People who are hurt by others too often are hurt because someone is seeking power—-power over you. Forgiveness, in contrast, concerns love—-loving those who are not loving you. Below, from the book, 8 Keys to Forgiveness, are 11 contrasts between power over and love.
Power says, “Me first.” Love asks, “How may I serve you today?”
Power manipulates. Love builds up.
Power exhausts others. Love refreshes them.
Power is rarely happy in any true sense. Love understands happiness.
Power is highly rewarded in cultures that worship money. Love considers money to be a means to an end, not an end itself.
Power steps on others. Love is a bridge to others’ betterment.
Power wounds—even the one who exerts the power. Love binds up the wounds, even in the self.
Power is joyless even when it is in control. Love includes joy.

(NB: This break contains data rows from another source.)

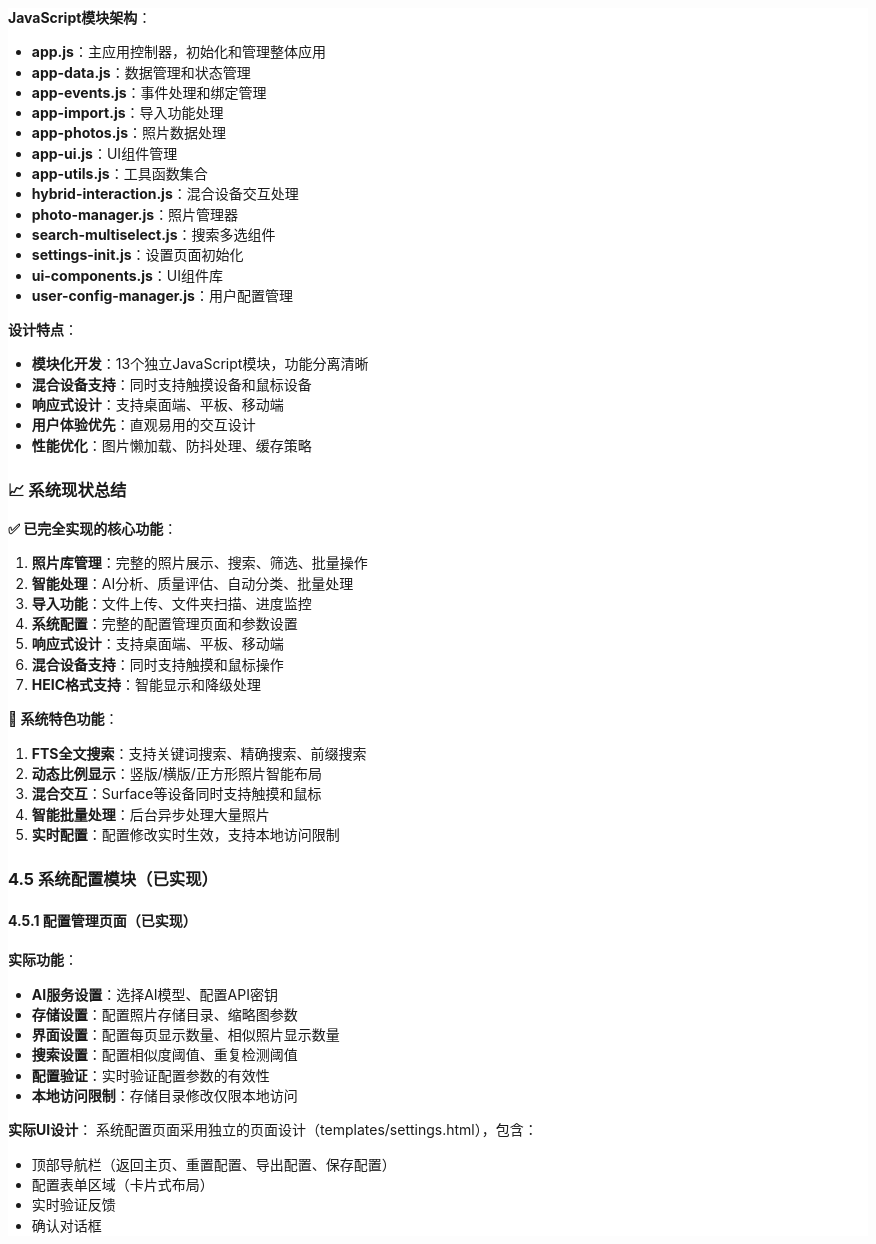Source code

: **JavaScript模块架构**：
- **app.js**：主应用控制器，初始化和管理整体应用
- **app-data.js**：数据管理和状态管理
- **app-events.js**：事件处理和绑定管理
- **app-import.js**：导入功能处理
- **app-photos.js**：照片数据处理
- **app-ui.js**：UI组件管理
- **app-utils.js**：工具函数集合
- **hybrid-interaction.js**：混合设备交互处理
- **photo-manager.js**：照片管理器
- **search-multiselect.js**：搜索多选组件
- **settings-init.js**：设置页面初始化
- **ui-components.js**：UI组件库
- **user-config-manager.js**：用户配置管理

**设计特点**：
- **模块化开发**：13个独立JavaScript模块，功能分离清晰
- **混合设备支持**：同时支持触摸设备和鼠标设备
- **响应式设计**：支持桌面端、平板、移动端
- **用户体验优先**：直观易用的交互设计
- **性能优化**：图片懒加载、防抖处理、缓存策略

### **📈 系统现状总结**

**✅ 已完全实现的核心功能**：
1. **照片库管理**：完整的照片展示、搜索、筛选、批量操作
2. **智能处理**：AI分析、质量评估、自动分类、批量处理
3. **导入功能**：文件上传、文件夹扫描、进度监控
4. **系统配置**：完整的配置管理页面和参数设置
5. **响应式设计**：支持桌面端、平板、移动端
6. **混合设备支持**：同时支持触摸和鼠标操作
7. **HEIC格式支持**：智能显示和降级处理

**🎯 系统特色功能**：
1. **FTS全文搜索**：支持关键词搜索、精确搜索、前缀搜索
2. **动态比例显示**：竖版/横版/正方形照片智能布局
3. **混合交互**：Surface等设备同时支持触摸和鼠标
4. **智能批量处理**：后台异步处理大量照片
5. **实时配置**：配置修改实时生效，支持本地访问限制

### 4.5 系统配置模块（已实现）

#### 4.5.1 配置管理页面（已实现）

**实际功能**：
- **AI服务设置**：选择AI模型、配置API密钥
- **存储设置**：配置照片存储目录、缩略图参数
- **界面设置**：配置每页显示数量、相似照片显示数量
- **搜索设置**：配置相似度阈值、重复检测阈值
- **配置验证**：实时验证配置参数的有效性
- **本地访问限制**：存储目录修改仅限本地访问

**实际UI设计**：
系统配置页面采用独立的页面设计（templates/settings.html），包含：
- 顶部导航栏（返回主页、重置配置、导出配置、保存配置）
- 配置表单区域（卡片式布局）
- 实时验证反馈
- 确认对话框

Power does not understand love. Love does understand power and is not impressed.
Power sees forgiveness as weakness and so, in rejecting forgiveness, resentments might remain. Love sees forgiveness as a strength and so works to eliminate resentment.
Power rarely lasts because it eventually turns inward, exhausting itself. Look at slavery in the United States, or the supposedly all-powerful “Thousand-Year Reich” of the Nazis, or even the presence of the Berlin Wall, intended to imprison thought, freedom, and persons . . . forever. Love endures even in the face of grave power against it.
Enright, Robert (2015-09-28). 8 Keys to Forgiveness (8 Keys to Mental Health) (pp. 99-100). W. W. Norton & Company. Kindle Edition.